- [What is required]:
Exactly the lines below from the one with "1,1,$1+$1,$8,$9*" up to and including the one with "G04 Aperture macros list end*" make up the answer, with nothing else added.

- [Data for analysis]:

..........

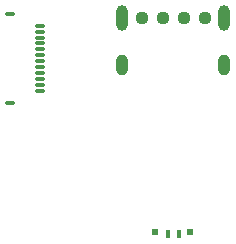
<source format=gbr>
%TF.GenerationSoftware,KiCad,Pcbnew,8.0.1*%
%TF.CreationDate,2024-03-21T19:56:16-04:00*%
%TF.ProjectId,030-011-v2,3033302d-3031-4312-9d76-322e6b696361,rev?*%
%TF.SameCoordinates,Original*%
%TF.FileFunction,Soldermask,Top*%
%TF.FilePolarity,Negative*%
%FSLAX46Y46*%
G04 Gerber Fmt 4.6, Leading zero omitted, Abs format (unit mm)*
G04 Created by KiCad (PCBNEW 8.0.1) date 2024-03-21 19:56:16*
%MOMM*%
%LPD*%
G01*
G04 APERTURE LIST*
G04 Aperture macros list*
%AMRoundRect*
0 Rectangle with rounded corners*
0 $1 Rounding radius*
0 $2 $3 $4 $5 $6 $7 $8 $9 X,Y pos of 4 corners*
0 Add a 4 corners polygon primitive as box body*
4,1,4,$2,$3,$4,$5,$6,$7,$8,$9,$2,$3,0*
0 Add four circle primitives for the rounded corners*
1,1,$1+$1,$2,$3*
1,1,$1+$1,$4,$5*
1,1,$1+$1,$6,$7*
1,1,$1+$1,$8,$9*
0 Add four rect primitives between the rounded corners*
20,1,$1+$1,$2,$3,$4,$5,0*
20,1,$1+$1,$4,$5,$6,$7,0*
20,1,$1+$1,$6,$7,$8,$9,0*
20,1,$1+$1,$8,$9,$2,$3,0*%
G04 Aperture macros list end*
%ADD10RoundRect,0.100000X-0.300000X0.100000X-0.300000X-0.100000X0.300000X-0.100000X0.300000X0.100000X0*%
%ADD11RoundRect,0.075000X-0.325000X0.075000X-0.325000X-0.075000X0.325000X-0.075000X0.325000X0.075000X0*%
%ADD12RoundRect,0.237500X0.250000X0.237500X-0.250000X0.237500X-0.250000X-0.237500X0.250000X-0.237500X0*%
%ADD13R,0.600000X0.500000*%
%ADD14R,0.440000X0.750000*%
%ADD15O,1.000000X2.200000*%
%ADD16O,1.000000X1.800000*%
G04 APERTURE END LIST*
D10*
%TO.C,J3*%
X96433000Y-30159000D03*
X96433000Y-37659000D03*
D11*
X98933000Y-31159000D03*
X98933000Y-31659000D03*
X98933000Y-32159000D03*
X98933000Y-32659000D03*
X98933000Y-33159000D03*
X98933000Y-33659000D03*
X98933000Y-34159000D03*
X98933000Y-34659000D03*
X98933000Y-35159000D03*
X98933000Y-35659000D03*
X98933000Y-36159000D03*
X98933000Y-36659000D03*
%TD*%
D12*
%TO.C,R4*%
X109370500Y-30480000D03*
X107545500Y-30480000D03*
%TD*%
D13*
%TO.C,D1*%
X108716000Y-48643000D03*
D14*
X109786000Y-48768000D03*
X110686000Y-48768000D03*
D13*
X111636000Y-48643000D03*
%TD*%
D12*
%TO.C,R3*%
X112926500Y-30480000D03*
X111101500Y-30480000D03*
%TD*%
D15*
%TO.C,J4*%
X105916000Y-30513800D03*
D16*
X105916000Y-34513800D03*
D15*
X114556000Y-30513800D03*
D16*
X114556000Y-34513800D03*
%TD*%
M02*

</source>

..........

- [Task answer]:
1,1,$1+$1,$8,$9*
0 Add four rect primitives between the rounded corners*
20,1,$1+$1,$2,$3,$4,$5,0*
20,1,$1+$1,$4,$5,$6,$7,0*
20,1,$1+$1,$6,$7,$8,$9,0*
20,1,$1+$1,$8,$9,$2,$3,0*%
G04 Aperture macros list end*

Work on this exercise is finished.